---------- Records for this exercise ----------
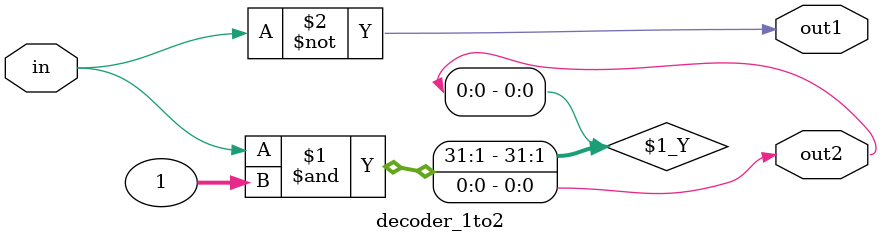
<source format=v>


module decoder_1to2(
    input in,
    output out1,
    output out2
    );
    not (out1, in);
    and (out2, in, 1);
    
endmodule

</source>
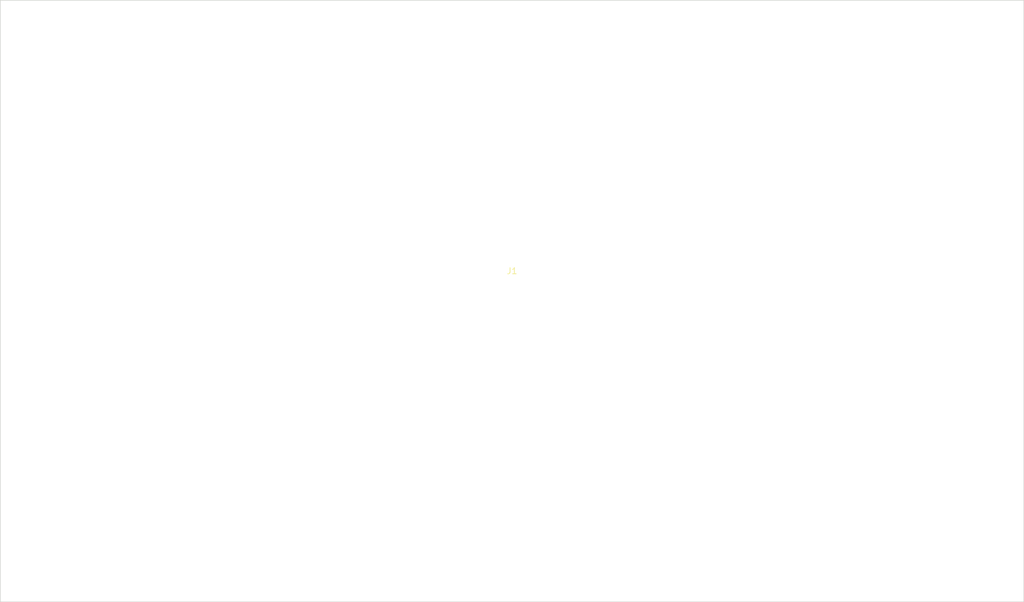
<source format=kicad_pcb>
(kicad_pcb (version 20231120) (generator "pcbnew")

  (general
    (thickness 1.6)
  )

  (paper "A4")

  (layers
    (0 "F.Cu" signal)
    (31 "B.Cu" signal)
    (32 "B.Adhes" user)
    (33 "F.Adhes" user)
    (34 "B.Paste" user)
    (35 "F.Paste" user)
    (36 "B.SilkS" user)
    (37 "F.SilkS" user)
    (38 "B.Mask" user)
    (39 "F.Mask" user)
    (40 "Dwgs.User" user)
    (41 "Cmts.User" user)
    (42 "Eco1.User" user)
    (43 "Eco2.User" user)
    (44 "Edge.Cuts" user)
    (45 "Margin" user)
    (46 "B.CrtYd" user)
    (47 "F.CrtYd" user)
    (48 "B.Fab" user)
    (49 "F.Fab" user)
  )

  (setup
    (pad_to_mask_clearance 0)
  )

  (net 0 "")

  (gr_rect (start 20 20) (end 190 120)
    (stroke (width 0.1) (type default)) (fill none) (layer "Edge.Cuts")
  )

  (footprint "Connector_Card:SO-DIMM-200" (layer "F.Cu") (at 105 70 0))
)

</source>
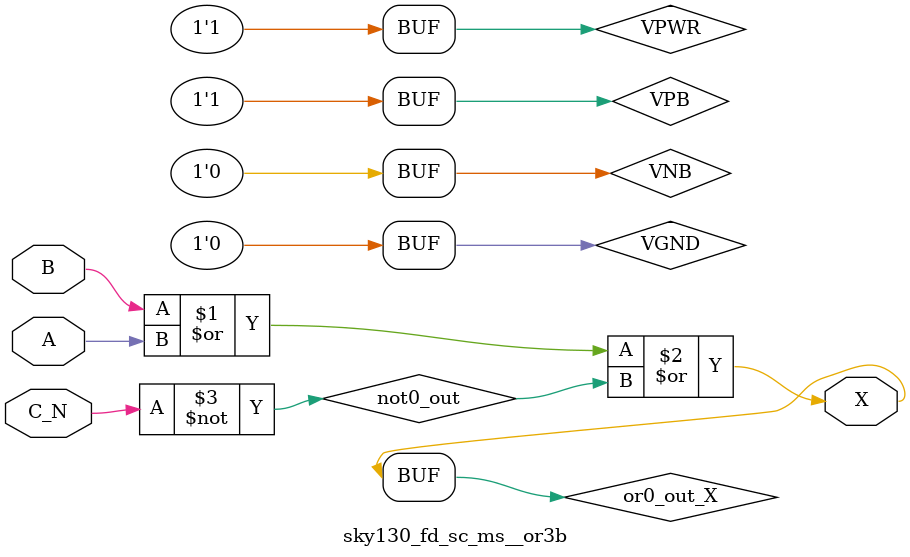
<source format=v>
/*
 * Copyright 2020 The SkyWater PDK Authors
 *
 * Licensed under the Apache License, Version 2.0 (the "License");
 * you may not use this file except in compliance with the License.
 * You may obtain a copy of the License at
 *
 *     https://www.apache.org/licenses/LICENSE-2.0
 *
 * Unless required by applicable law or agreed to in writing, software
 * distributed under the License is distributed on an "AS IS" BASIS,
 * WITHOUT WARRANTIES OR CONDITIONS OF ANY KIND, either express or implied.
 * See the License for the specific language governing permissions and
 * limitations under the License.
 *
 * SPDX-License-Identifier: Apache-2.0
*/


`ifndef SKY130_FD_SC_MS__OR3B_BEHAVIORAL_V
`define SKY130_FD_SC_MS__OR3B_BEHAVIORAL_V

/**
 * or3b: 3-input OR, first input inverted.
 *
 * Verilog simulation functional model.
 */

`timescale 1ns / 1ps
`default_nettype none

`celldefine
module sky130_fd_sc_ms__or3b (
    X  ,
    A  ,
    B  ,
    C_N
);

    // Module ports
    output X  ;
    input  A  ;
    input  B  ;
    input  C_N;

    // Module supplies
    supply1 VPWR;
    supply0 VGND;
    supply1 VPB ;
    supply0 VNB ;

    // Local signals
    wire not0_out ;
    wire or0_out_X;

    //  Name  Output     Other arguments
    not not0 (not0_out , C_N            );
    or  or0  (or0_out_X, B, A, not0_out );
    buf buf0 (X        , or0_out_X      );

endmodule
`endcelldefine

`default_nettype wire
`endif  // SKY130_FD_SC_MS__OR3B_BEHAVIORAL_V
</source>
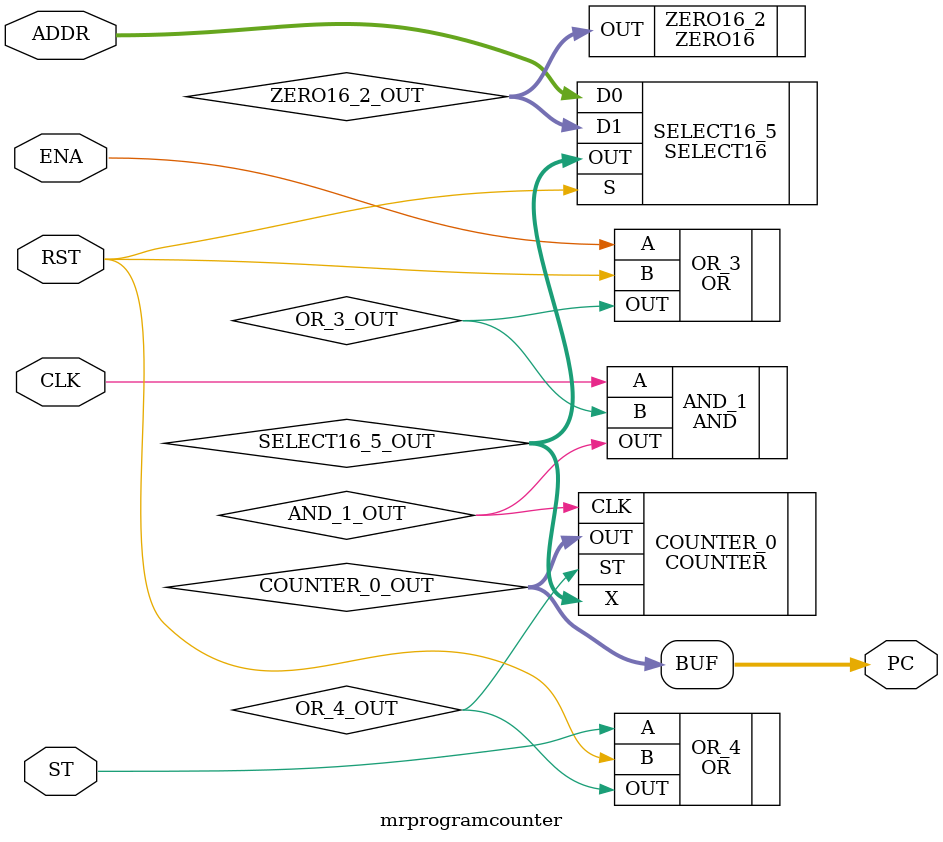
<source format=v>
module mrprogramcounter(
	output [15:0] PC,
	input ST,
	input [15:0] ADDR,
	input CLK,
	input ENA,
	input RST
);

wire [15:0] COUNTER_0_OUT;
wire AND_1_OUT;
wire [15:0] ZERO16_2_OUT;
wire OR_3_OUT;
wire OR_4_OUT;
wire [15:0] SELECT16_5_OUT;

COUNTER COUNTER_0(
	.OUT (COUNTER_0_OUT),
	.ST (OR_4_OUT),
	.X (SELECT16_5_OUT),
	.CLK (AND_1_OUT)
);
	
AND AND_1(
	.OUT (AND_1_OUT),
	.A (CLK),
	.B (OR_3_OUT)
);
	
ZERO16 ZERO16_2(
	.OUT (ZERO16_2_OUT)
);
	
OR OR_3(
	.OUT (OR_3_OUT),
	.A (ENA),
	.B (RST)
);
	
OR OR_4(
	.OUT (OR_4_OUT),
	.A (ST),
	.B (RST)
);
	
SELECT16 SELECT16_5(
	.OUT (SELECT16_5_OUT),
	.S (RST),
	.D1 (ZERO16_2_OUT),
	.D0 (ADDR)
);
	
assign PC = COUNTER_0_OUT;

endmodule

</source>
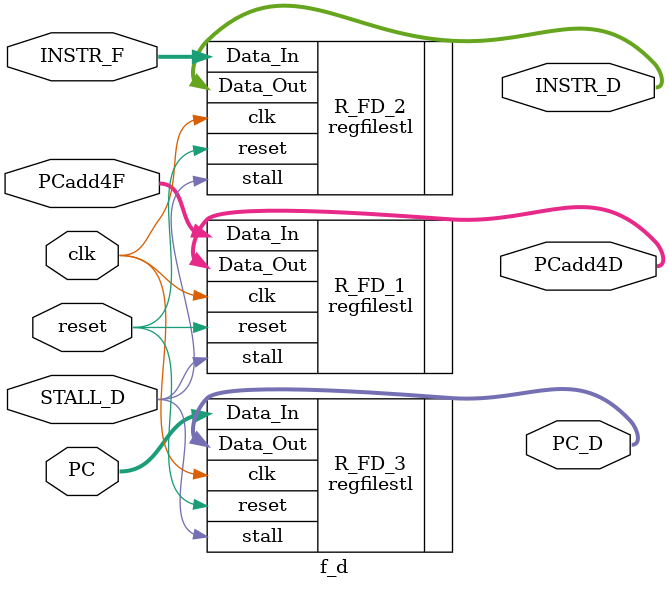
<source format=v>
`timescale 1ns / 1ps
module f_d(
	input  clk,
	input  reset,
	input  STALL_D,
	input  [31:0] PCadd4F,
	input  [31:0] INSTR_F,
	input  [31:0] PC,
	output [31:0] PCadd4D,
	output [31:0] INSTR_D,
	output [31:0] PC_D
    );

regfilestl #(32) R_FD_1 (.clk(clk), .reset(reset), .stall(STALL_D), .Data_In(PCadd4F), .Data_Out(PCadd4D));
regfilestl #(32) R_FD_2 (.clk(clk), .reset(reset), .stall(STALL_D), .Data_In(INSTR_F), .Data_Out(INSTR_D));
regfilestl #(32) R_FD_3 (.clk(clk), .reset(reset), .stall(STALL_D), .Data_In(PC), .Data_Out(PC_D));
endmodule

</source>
----------
---------- Records for this exercise ----------
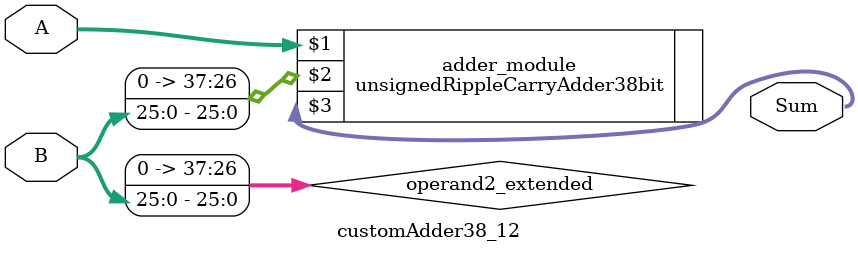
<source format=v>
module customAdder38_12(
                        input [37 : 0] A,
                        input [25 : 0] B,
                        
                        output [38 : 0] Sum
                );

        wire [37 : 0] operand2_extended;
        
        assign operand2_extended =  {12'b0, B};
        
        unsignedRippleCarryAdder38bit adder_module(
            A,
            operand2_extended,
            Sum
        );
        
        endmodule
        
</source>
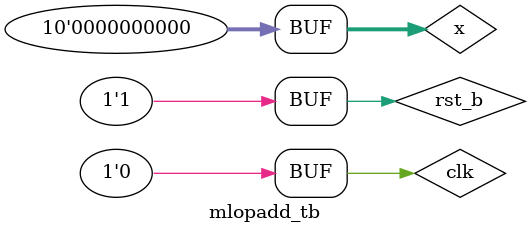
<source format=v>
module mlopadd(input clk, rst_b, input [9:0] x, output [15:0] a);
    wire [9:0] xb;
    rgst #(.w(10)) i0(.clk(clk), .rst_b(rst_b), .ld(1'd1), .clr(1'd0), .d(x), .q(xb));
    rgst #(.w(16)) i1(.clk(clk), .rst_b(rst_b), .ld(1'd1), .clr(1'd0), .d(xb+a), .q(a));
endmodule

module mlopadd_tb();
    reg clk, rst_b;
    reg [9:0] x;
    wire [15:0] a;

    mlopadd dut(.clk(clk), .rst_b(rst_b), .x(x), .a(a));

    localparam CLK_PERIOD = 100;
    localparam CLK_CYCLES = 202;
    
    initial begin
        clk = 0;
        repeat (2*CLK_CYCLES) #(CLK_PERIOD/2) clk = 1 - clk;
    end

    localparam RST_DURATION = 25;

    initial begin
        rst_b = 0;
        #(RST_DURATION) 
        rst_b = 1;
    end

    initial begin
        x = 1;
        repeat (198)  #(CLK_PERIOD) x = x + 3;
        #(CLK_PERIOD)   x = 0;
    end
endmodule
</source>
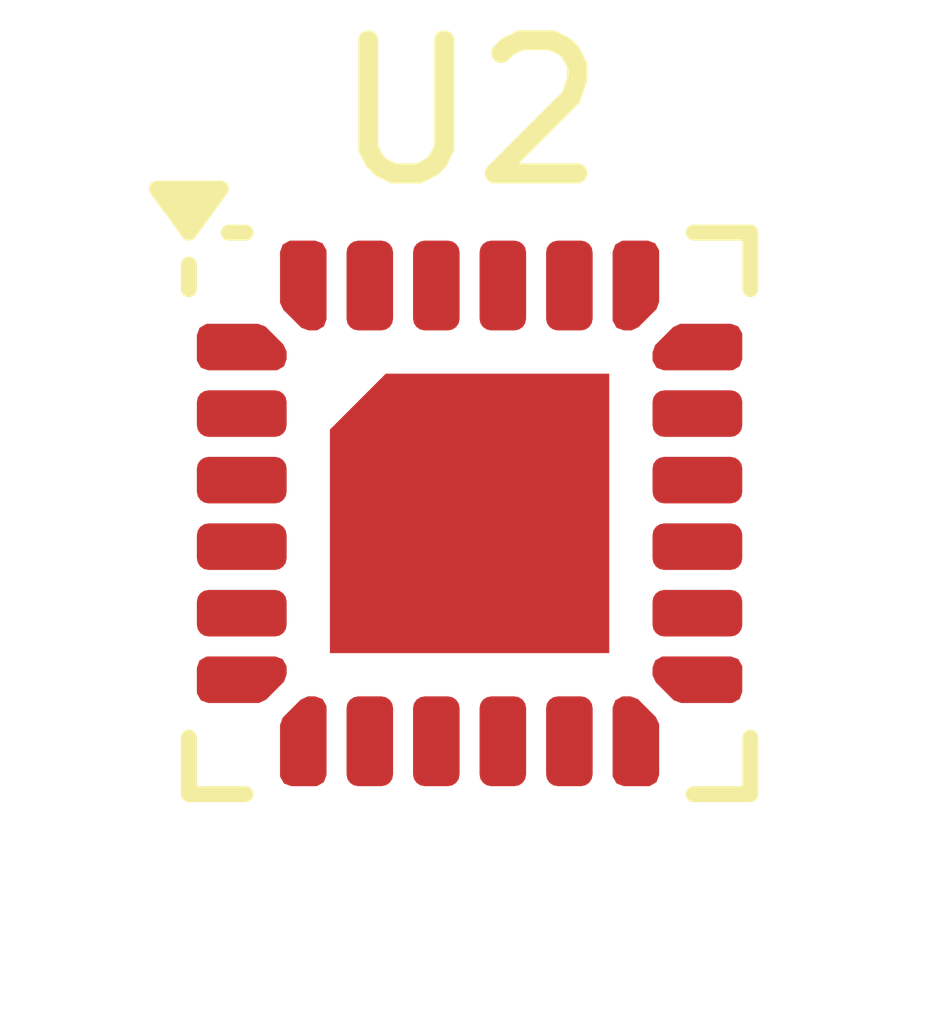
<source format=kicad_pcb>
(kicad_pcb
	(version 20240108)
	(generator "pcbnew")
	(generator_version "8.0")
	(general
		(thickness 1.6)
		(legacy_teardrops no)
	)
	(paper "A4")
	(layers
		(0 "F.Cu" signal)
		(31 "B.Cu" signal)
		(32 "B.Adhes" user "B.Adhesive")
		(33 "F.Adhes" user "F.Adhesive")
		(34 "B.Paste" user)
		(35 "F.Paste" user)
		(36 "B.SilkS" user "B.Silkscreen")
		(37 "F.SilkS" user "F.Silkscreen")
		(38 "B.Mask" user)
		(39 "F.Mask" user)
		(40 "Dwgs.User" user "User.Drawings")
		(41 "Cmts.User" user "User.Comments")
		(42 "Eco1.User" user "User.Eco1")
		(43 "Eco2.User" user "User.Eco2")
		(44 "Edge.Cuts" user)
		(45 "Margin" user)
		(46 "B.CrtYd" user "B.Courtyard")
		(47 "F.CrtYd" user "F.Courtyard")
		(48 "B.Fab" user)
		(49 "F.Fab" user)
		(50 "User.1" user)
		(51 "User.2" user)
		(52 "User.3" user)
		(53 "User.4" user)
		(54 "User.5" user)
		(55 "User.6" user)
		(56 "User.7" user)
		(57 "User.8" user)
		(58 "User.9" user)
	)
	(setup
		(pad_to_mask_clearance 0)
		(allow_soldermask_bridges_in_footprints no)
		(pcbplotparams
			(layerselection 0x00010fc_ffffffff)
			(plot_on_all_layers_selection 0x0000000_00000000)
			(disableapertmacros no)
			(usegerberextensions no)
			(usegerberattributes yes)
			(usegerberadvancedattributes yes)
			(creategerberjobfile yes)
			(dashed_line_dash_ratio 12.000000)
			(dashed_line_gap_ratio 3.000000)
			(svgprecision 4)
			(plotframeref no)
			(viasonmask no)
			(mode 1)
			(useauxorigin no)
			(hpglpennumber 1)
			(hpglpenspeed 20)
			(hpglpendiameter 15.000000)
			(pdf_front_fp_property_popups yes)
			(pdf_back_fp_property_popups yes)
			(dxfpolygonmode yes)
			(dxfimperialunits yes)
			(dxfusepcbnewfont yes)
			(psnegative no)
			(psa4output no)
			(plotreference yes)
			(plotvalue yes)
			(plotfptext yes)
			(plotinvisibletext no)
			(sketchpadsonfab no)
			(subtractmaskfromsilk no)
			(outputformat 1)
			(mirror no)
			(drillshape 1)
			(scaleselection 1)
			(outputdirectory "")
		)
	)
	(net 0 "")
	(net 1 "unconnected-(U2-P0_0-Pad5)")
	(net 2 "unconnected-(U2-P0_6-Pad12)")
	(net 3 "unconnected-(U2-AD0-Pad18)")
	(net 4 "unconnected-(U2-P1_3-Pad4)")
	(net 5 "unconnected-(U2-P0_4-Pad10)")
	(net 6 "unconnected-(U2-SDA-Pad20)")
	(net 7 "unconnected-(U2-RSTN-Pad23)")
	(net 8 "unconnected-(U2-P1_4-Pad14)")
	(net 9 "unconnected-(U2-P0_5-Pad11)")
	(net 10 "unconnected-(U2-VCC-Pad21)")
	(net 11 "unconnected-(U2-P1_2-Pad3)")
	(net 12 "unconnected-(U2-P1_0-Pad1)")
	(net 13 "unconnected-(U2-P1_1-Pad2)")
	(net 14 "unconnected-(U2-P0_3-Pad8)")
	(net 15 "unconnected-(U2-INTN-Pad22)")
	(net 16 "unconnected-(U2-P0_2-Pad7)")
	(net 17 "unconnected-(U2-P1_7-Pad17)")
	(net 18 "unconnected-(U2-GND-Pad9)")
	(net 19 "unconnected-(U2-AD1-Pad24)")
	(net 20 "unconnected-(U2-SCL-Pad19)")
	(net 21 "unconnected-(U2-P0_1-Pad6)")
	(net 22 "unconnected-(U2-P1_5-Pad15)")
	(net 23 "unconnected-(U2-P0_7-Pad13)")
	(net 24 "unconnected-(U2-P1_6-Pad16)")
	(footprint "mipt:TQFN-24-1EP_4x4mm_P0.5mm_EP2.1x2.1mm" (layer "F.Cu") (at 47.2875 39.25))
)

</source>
----------
◆ About this exercise: Examine each line of the records above and tally those with the string "Silkscreen". State the total alone.

◆ Finished task: 2